The book does seem a bit wordy, but I found it easy to read quickly and understand.

Her goal is to show that there exists a `great fact,' that in the last 200 plus years vast numbers people are 16 to 100 richer than their peasant ancestors, and that typical economic explanations for the `great fact' are insufficient to explain the recent appearance in history of compound growth. She tackles each of the primary explanations in turn and shows that they cannot explain continual improvement. They involve re-distribution or re-shuffling, not a hundred fold wealth creation. The fact common argument that the west grew rich through exploiting and looting the peasants, workers, and third world, is disposed of by explaining at length that the real and imagined victims never had enough wealth in the first place to enrich the ever larger, ever spreading, ever wealthier middle class.

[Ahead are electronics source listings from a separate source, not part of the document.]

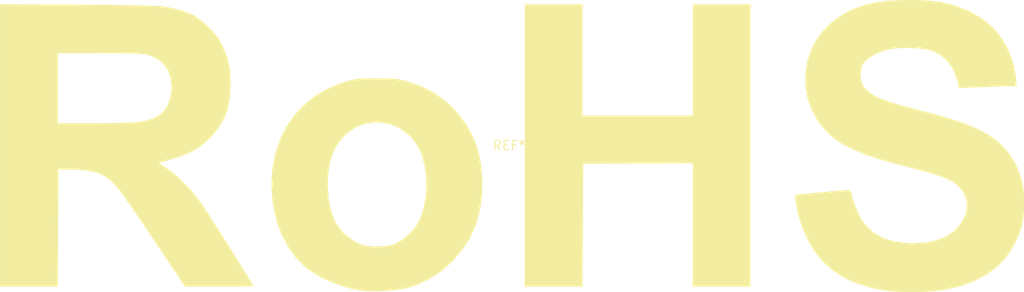
<source format=kicad_pcb>
(kicad_pcb (version 20240108) (generator pcbnew)

  (general
    (thickness 1.6)
  )

  (paper "A4")
  (layers
    (0 "F.Cu" signal)
    (31 "B.Cu" signal)
    (32 "B.Adhes" user "B.Adhesive")
    (33 "F.Adhes" user "F.Adhesive")
    (34 "B.Paste" user)
    (35 "F.Paste" user)
    (36 "B.SilkS" user "B.Silkscreen")
    (37 "F.SilkS" user "F.Silkscreen")
    (38 "B.Mask" user)
    (39 "F.Mask" user)
    (40 "Dwgs.User" user "User.Drawings")
    (41 "Cmts.User" user "User.Comments")
    (42 "Eco1.User" user "User.Eco1")
    (43 "Eco2.User" user "User.Eco2")
    (44 "Edge.Cuts" user)
    (45 "Margin" user)
    (46 "B.CrtYd" user "B.Courtyard")
    (47 "F.CrtYd" user "F.Courtyard")
    (48 "B.Fab" user)
    (49 "F.Fab" user)
    (50 "User.1" user)
    (51 "User.2" user)
    (52 "User.3" user)
    (53 "User.4" user)
    (54 "User.5" user)
    (55 "User.6" user)
    (56 "User.7" user)
    (57 "User.8" user)
    (58 "User.9" user)
  )

  (setup
    (pad_to_mask_clearance 0)
    (pcbplotparams
      (layerselection 0x00010fc_ffffffff)
      (plot_on_all_layers_selection 0x0000000_00000000)
      (disableapertmacros false)
      (usegerberextensions false)
      (usegerberattributes false)
      (usegerberadvancedattributes false)
      (creategerberjobfile false)
      (dashed_line_dash_ratio 12.000000)
      (dashed_line_gap_ratio 3.000000)
      (svgprecision 4)
      (plotframeref false)
      (viasonmask false)
      (mode 1)
      (useauxorigin false)
      (hpglpennumber 1)
      (hpglpenspeed 20)
      (hpglpendiameter 15.000000)
      (dxfpolygonmode false)
      (dxfimperialunits false)
      (dxfusepcbnewfont false)
      (psnegative false)
      (psa4output false)
      (plotreference false)
      (plotvalue false)
      (plotinvisibletext false)
      (sketchpadsonfab false)
      (subtractmaskfromsilk false)
      (outputformat 1)
      (mirror false)
      (drillshape 1)
      (scaleselection 1)
      (outputdirectory "")
    )
  )

  (net 0 "")

  (footprint "RoHS-Logo_40mm_SilkScreen" (layer "F.Cu") (at 0 0))

)

</source>
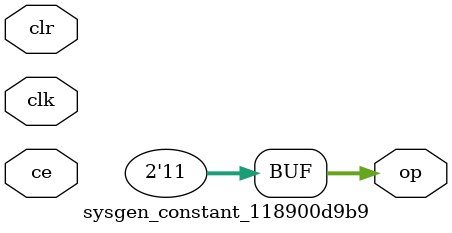
<source format=v>
module sysgen_constant_118900d9b9 (
  output [(2 - 1):0] op,
  input clk,
  input ce,
  input clr);
  assign op = 2'b11;
endmodule
</source>
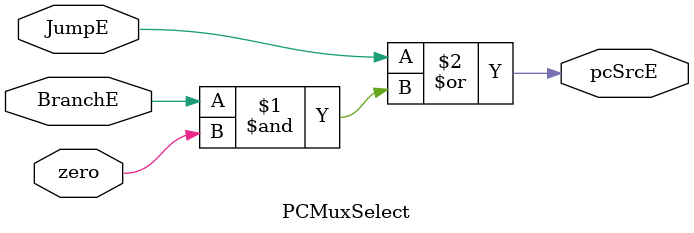
<source format=sv>
module PCMuxSelect #(
    
) (
    input   logic JumpE,
    input   logic BranchE,
    input   logic zero,
    output  logic pcSrcE
);

assign pcSrcE = JumpE | (BranchE & zero);

endmodule

</source>
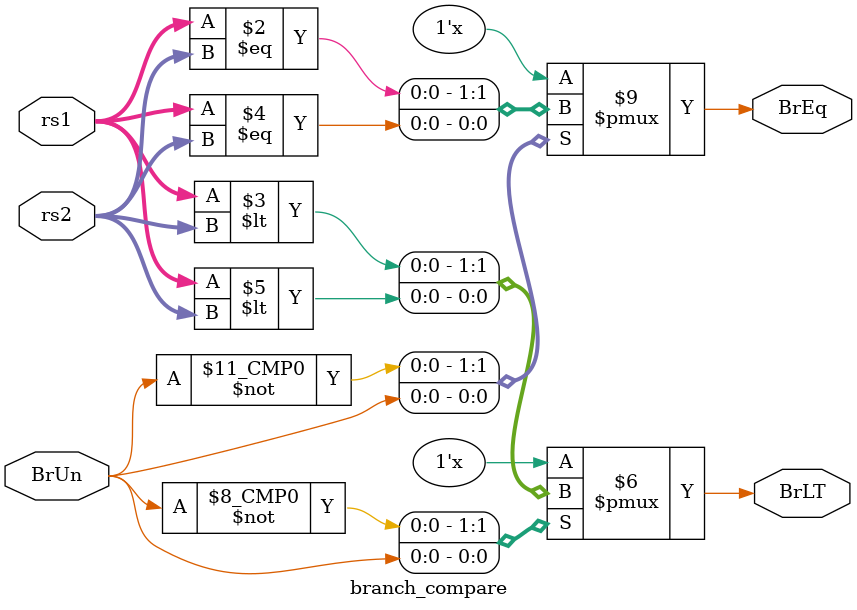
<source format=v>
module branch_compare #(
    parameter WIDTH=32
) (
    input[WIDTH-1:0] rs1,
    input[WIDTH-1:0] rs2,
    input BrUn,
    output reg BrEq,
    output reg BrLT);
    
    always @(*) begin
        case (BrUn)
            0:begin
                BrEq=$signed(rs1)==$signed(rs2);
                BrLT=$signed(rs1)<$signed(rs2);
            end
            1:begin
                BrEq=$unsigned(rs1)==$unsigned(rs2);
                BrLT=$unsigned(rs1)<$unsigned(rs2);
            end  
 
        endcase
    end
    
endmodule

</source>
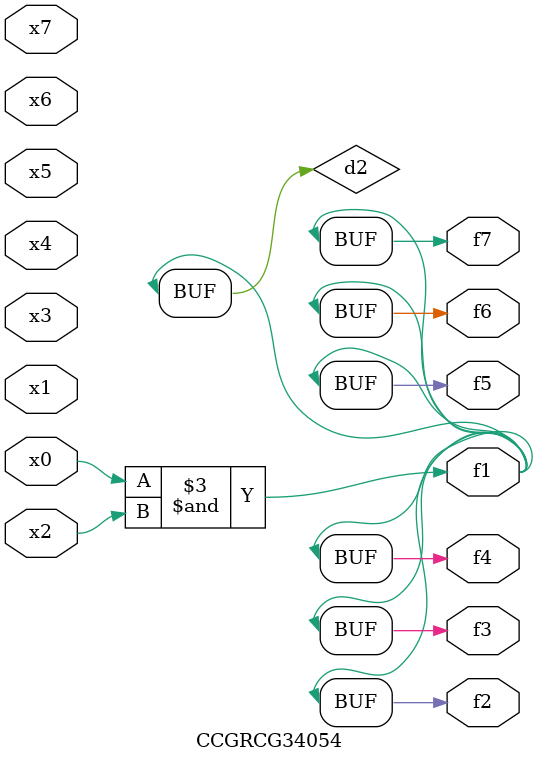
<source format=v>
module CCGRCG34054(
	input x0, x1, x2, x3, x4, x5, x6, x7,
	output f1, f2, f3, f4, f5, f6, f7
);

	wire d1, d2;

	nor (d1, x3, x6);
	and (d2, x0, x2);
	assign f1 = d2;
	assign f2 = d2;
	assign f3 = d2;
	assign f4 = d2;
	assign f5 = d2;
	assign f6 = d2;
	assign f7 = d2;
endmodule

</source>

The big change was: Dignity of going in to trade and invention combined with liberty to innovate and trade freely. The paths to respectability lead not just narrowly to Throne and Altar. This explosion of applied innovation created wealth.

The sub-title is "Why Economics Can't Explain the Modern World." If one is expecting a full scientific argument for what can explain it, this book offers the key as `liberty and dignity' for common people and especially bourgeois innovators, but does not unlock all the doors for you. Hopefully fuller documentation will be forthcoming.